For one thing, he told me that he’s been working on his mom and still isn’t making any progress but he’s not giving up yet. But he also told me that she was angry with me when I texted her to give her the heads up that he would be trying to contact her. He also said that I really got under her skin and she talks about me a lot more than I do about her. I don’t know if that’s really true or not but it kinda amuses me if it is.
He also told me to tell Chloe that she can pay me $150 less for rent because she needs the help right now and at some point next year, I will realize that I am really going to be okay financially.
He said that I will be writing novels and publishing them on Amazon and I will be successful at it. But he also said that it’s okay if I can’t do it right now and that it doesn’t mean I’ll never be able to do it.
He told me that I may date a few more women but that I will largely find it frustrating and it won’t be a permanent thing. He also said that part of the reason Cat and I split up was because she felt like she might’ve been developing feelings for me. I wish I could ask her because she always believed in my communication with him as real.

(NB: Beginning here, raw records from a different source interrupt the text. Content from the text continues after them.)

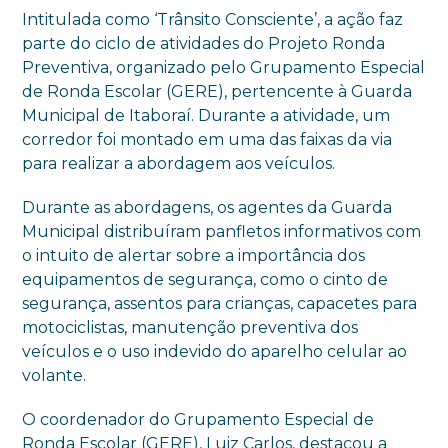
Intitulada como ‘Trânsito Consciente’, a ação faz
parte do ciclo de atividades do Projeto Ronda
Preventiva, organizado pelo Grupamento Especial
de Ronda Escolar (GERE), pertencente à Guarda
Municipal de Itaboraí. Durante a atividade, um
corredor foi montado em uma das faixas da via
para realizar a abordagem aos veículos.
Durante as abordagens, os agentes da Guarda
Municipal distribuíram panfletos informativos com
o intuito de alertar sobre a importância dos
equipamentos de segurança, como o cinto de
segurança, assentos para crianças, capacetes para
motociclistas, manutenção preventiva dos
veículos e o uso indevido do aparelho celular ao
volante.
O coordenador do Grupamento Especial de
Ronda Escolar (GERE), Luiz Carlos, destacou a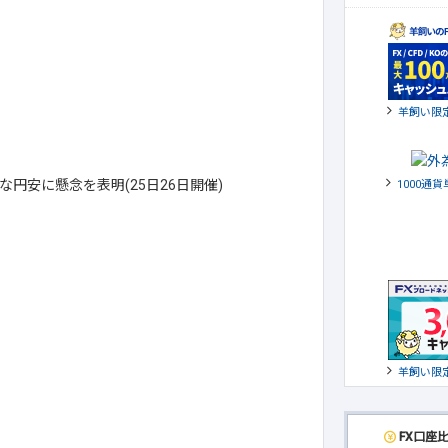
羊飼い限
円安に懸念を表明(25日26日開催)
1000通
羊飼い限
FX口座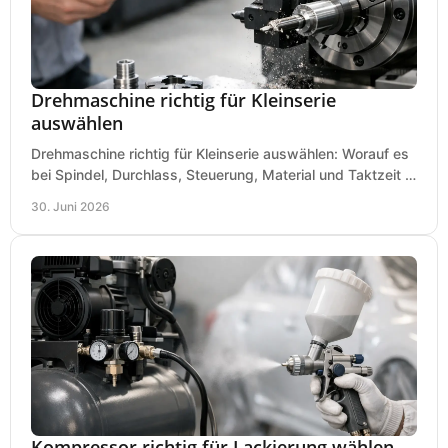
Drehmaschine richtig für Kleinserie
auswählen
Drehmaschine richtig für Kleinserie auswählen: Worauf es
bei Spindel, Durchlass, Steuerung, Material und Taktzeit in
der Werkstatt ankommt.
30. Juni 2026
Kompressor richtig für Lackierung wählen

He said that the guy who’s currently only my friend is the first of two guys that I’ll meet who will be in love with me. (If that’s the case, it makes me feel much better because I am comfortable with him and I trust him.)

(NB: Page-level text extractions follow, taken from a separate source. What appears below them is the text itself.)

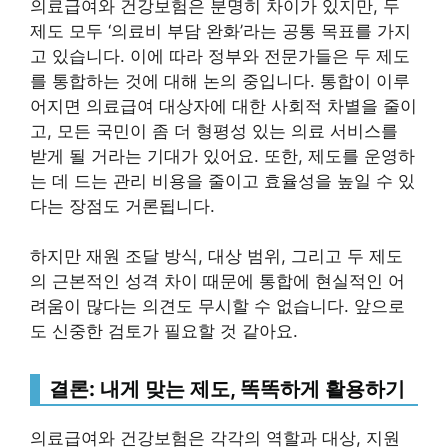
의료급여와 건강보험은 분명히 차이가 있지만, 두
제도 모두 ‘의료비 부담 완화’라는 공통 목표를 가지
고 있습니다. 이에 따라 정부와 전문가들은 두 제도
를 통합하는 것에 대해 논의 중입니다. 통합이 이루
어지면 의료급여 대상자에 대한 사회적 차별을 줄이
고, 모든 국민이 좀 더 형평성 있는 의료 서비스를
받게 될 거라는 기대가 있어요. 또한, 제도를 운영하
는 데 드는 관리 비용을 줄이고 효율성을 높일 수 있
다는 장점도 거론됩니다.
하지만 재원 조달 방식, 대상 범위, 그리고 두 제도
의 근본적인 성격 차이 때문에 통합에 현실적인 어
려움이 많다는 의견도 무시할 수 없습니다. 앞으로
도 신중한 검토가 필요할 것 같아요.
결론: 내게 맞는 제도, 똑똑하게 활용하기
의료급여와 건강보험은 각각의 역할과 대상, 지원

Then he said that sometime around the holidays next year, I’ll meet “the one.” I kept repeatedly asking where I would meet him but J didn’t have an answer.
He just said that we will have the same kind of sexual chemistry that I had with Cat, only it will be within a relationship and he will be very comfortable expressing how he feels about me.
Apparently—remember that I said he got very specific with me—the guy I’ll meet owns a big house in Lewisville, a suburb here that’s in Denton County where Amy lives (I think.)
I will eventually move in with him in that house and we will also spend a lot of time in San Miguel de Allende in Mexico. I will be making my own money from my writing but he didn’t say how much, just that it would be enough to support myself.
He also said that by then, all the kids will be ready to move on with their own lives.
He also told me to take up a regular habit of exercise, both for my health and my weight. (I’m now only 10 pounds over the weight limit to no longer be considered obese and then my weight would only have me in the “overweight” category.)
Also, very oddly specific, but he also told me to buy an iMac and to swap out my desk with the one in his office. He said it would help me focus more on writing as a career if I had a desktop.
I mentioned it to Amy and her take on it was to think about it for a while because my husband “isn’t thinking so much about my finances from the afterlife.” Which is a fair point but I also think he is thinking about my finances and what will help me work more effectively.
I have to admit that I can’t really see myself finishing a novel on my laptop. But I also don’t want to get too carried away with expenses, either.
I really have no idea if any or all of what he said was true. On the one hand, I have no reason to doubt it. But on the other hand, it really seems too good to be true.
At the very least, it gives me a reason to keep going, which I desperately need right now.